Reports if a resolved path is imported more than once.
ESLint core has a similar rule (no-duplicate-imports), but this version
is different in two key ways:
- the paths in the source code don't have to exactly match, they just have to point to the same module on the filesystem. (i.e.
./fooand./foo.js) - this version distinguishes Flow
typeimports from standard imports. (#334)
Rule Details
Valid:
import SomeDefaultClass, * as names from './mod'
// Flow `type` import from same module is fine
import type SomeType from './mod'
...whereas here, both ./mod imports will be reported:
import SomeDefaultClass from './mod'
// oops, some other import separated these lines
import foo from './some-other-mod'
import * as names from './mod'
// will catch this too, assuming it is the same target module
import { something } from './mod.js'
The motivation is that this is likely a result of two developers importing different names from the same module at different times (and potentially largely different locations in the file.) This rule brings both (or n-many) to attention.
Query Strings
By default, this rule ignores query strings (i.e. paths followed by a question mark), and thus imports from ./mod?a and ./mod?b will be considered as duplicates. However you can use the option considerQueryString to handle them as different (primarily because browsers will resolve those imports differently).
Config:
"import/no-duplicates": ["error", {"considerQueryString": true}]

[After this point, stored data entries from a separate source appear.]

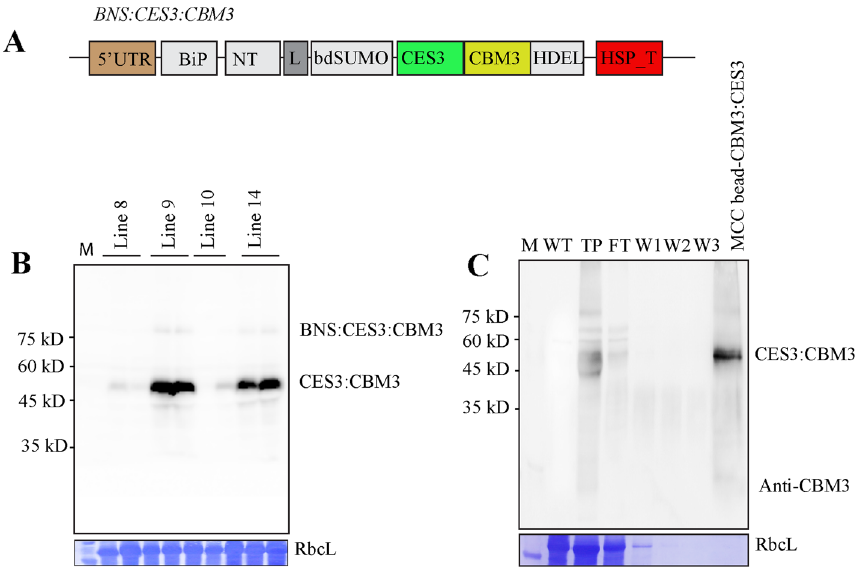
Figure 5. Expression of CES3-containing recombinant proteins in transgenic Arabidopsis plants and immobilisation of processed CES3:CBM3 onto MCC beads. ( A ) Expression of BNS:CES3:CBM3 in transgenic Arabidopsis plants. Total protein extracts were prepared from homozygous plants of the T3 generation and analysed by western blotting using an anti-CBM3 antibody. The number on the top indicates independent lines. ( B ) Immobilisation of processed CES3:CBM3 onto MCC beads. Transgenic Arabidopsis plants expressing BNS:CES3:CBM3 were grown under endotoxin-free conditions. Total protein extracts were prepared and mixed with MCC beads that had been washed and suspended in endotoxin-free water. The mixture was incubated at room temperature for 2 h, and MCC beads were extensively washed to remove unbound proteins. The samples were collected at every step during immobilisation. Proteins were separated by SDS-PAGE and analysed by western blotting using an anti-CBM3 antibody. M, size standard; WT, non-transgenic plants; TP, total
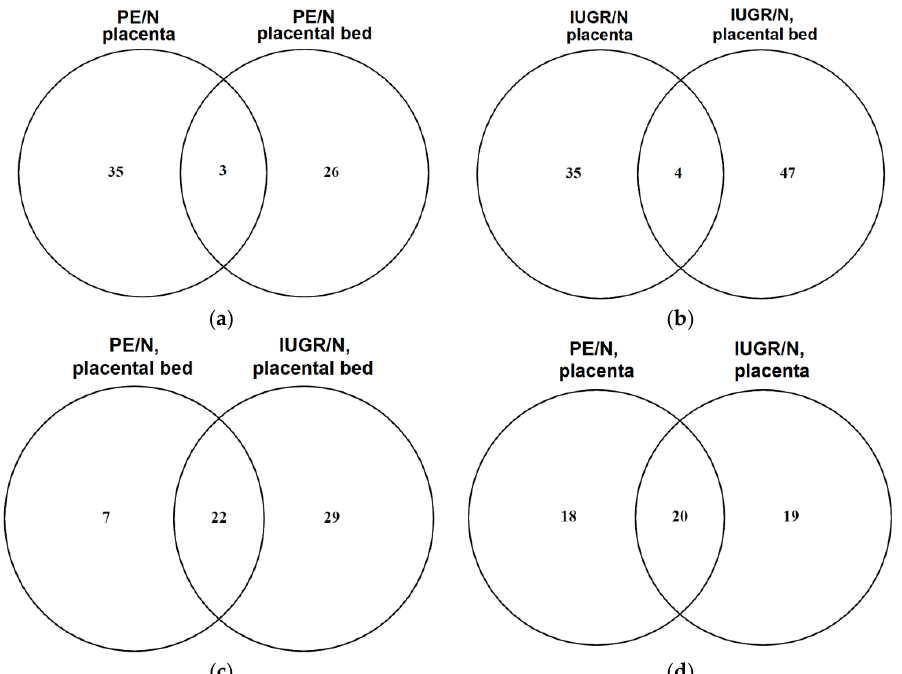
Figure 2. Venn diagrams. A comparison of the lists of differentially expressed proteins in ( a ) placenta vs. placental bed samples from patients with PE < 34; ( b ) placenta vs. placental bed samples from patients with IUGR < 34; ( c ) placental bed samples from patients with PE< 34 vs. IUGR < 34; ( d ) placenta samples from patients with PE < 34 vs. IUGR < 34.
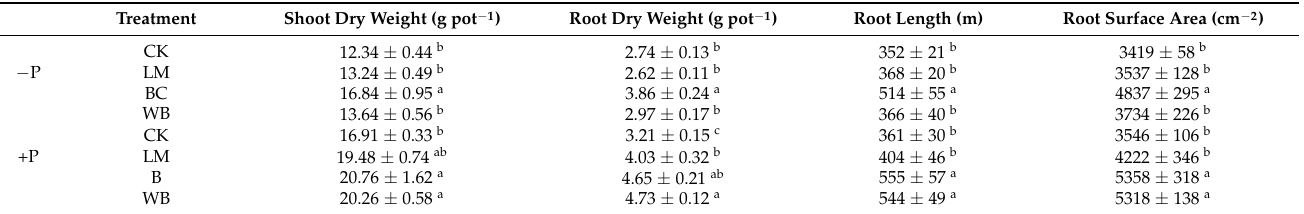
Table 5. Effect of biochar and P supply on the growth and root morphology of rice ( Oryza sativa L.) seedlings.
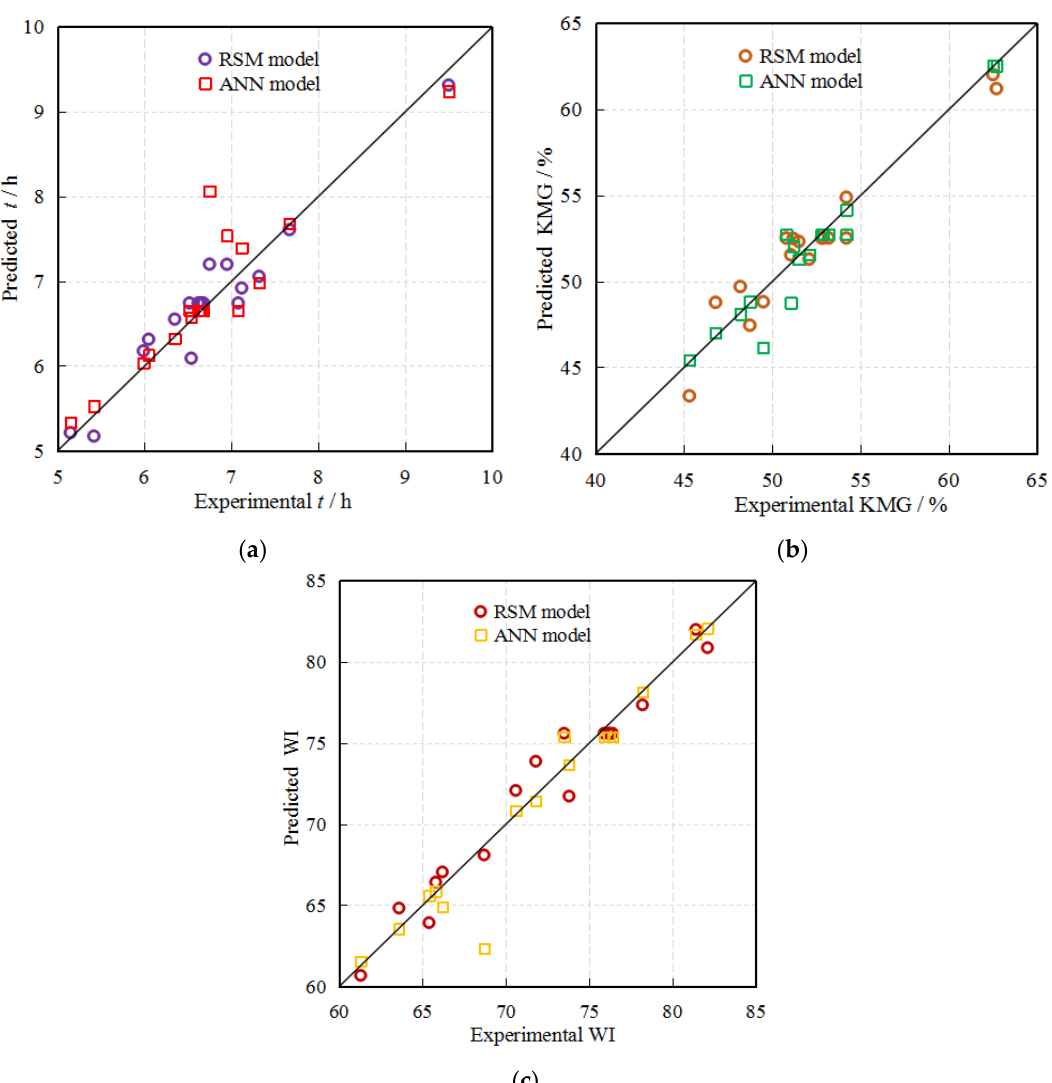
Figure 9. The training results of the 3-2-10-3 artificial neural network (ANN) model.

And then the following code becomes valid:
import minifiedMod from './mod?minify'
import noCommentsMod from './mod?comments=0'
import originalMod from './mod'
It will still catch duplicates when using the same module and the exact same query string:
import SomeDefaultClass from './mod?minify'
// This is invalid, assuming `./mod` and `./mod.js` are the same target:
import * from './mod.js?minify'
Inline Type imports
TypeScript 4.5 introduced a new feature that allows mixing of named value and type imports. In order to support fixing to an inline type import when duplicate imports are detected, prefer-inline can be set to true.
Config:
"import/no-duplicates": ["error", {"prefer-inline": true}]
❌ Invalid ["error", {"prefer-inline": true}]

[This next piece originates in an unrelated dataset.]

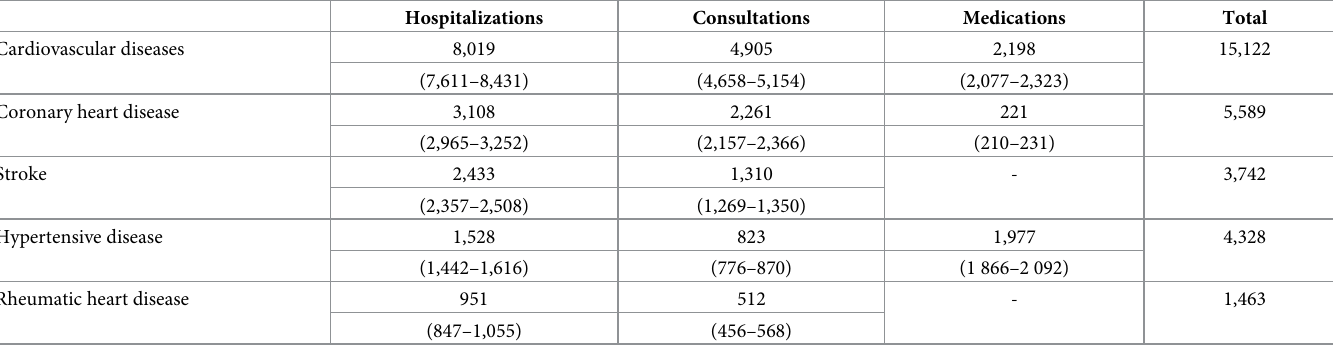
Table 2. Estimated total costs (thousand USD $) of cardiovascular disease hospitalizations, consultations, and medications, and losses of Gross Product by cardio- vascular disease type for CCSS attributable to excessive salt intake in Costa Rica, 2018 (95% uncertainty intervals).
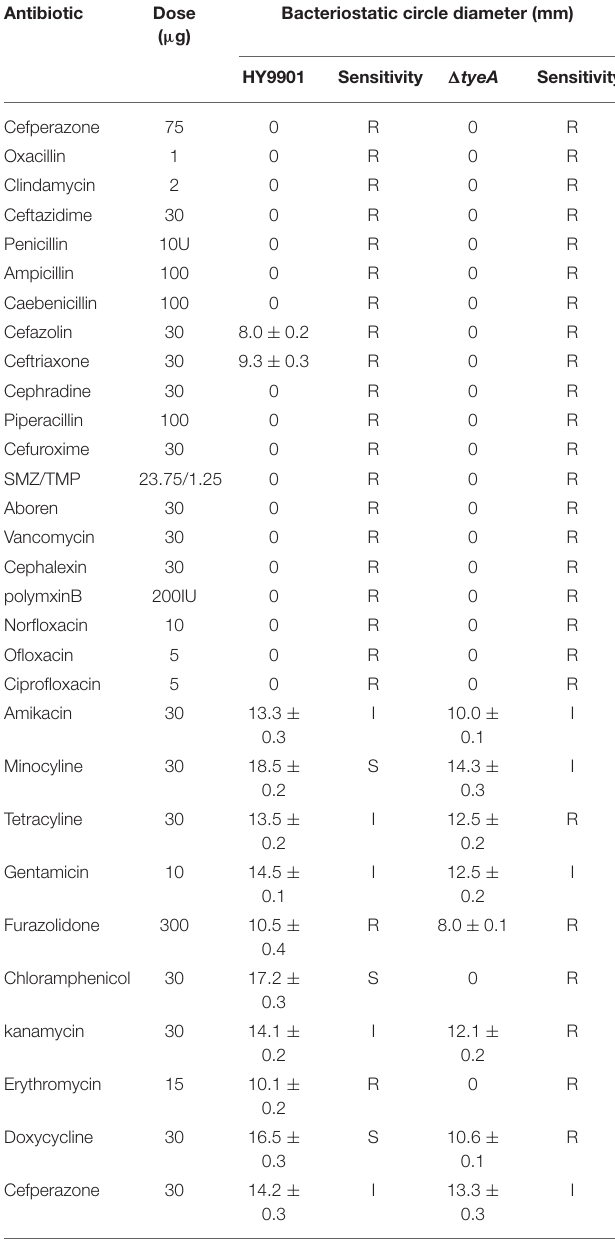
to grouper, the HY9901 1 hop mutant showed no difference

import { AValue, type AType } from './mama-mia'
import type { BType } from './mama-mia'
import { CValue } from './papa-mia'
import type { CType } from './papa-mia'
✅ Valid with ["error", {"prefer-inline": true}]

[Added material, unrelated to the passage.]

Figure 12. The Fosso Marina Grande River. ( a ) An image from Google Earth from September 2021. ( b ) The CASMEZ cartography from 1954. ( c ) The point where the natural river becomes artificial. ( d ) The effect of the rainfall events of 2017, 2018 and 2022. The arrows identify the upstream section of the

import { AValue, type AType, type BType } from './mama-mia'
import { CValue, type CType } from './papa-mia'
When Not To Use It
If the core ESLint version is good enough (i.e. you're not using Flow and you are using import/extensions), keep it and don't use this.
If you like to split up imports across lines or may need to import a default and a namespace, you may not want to enable this rule.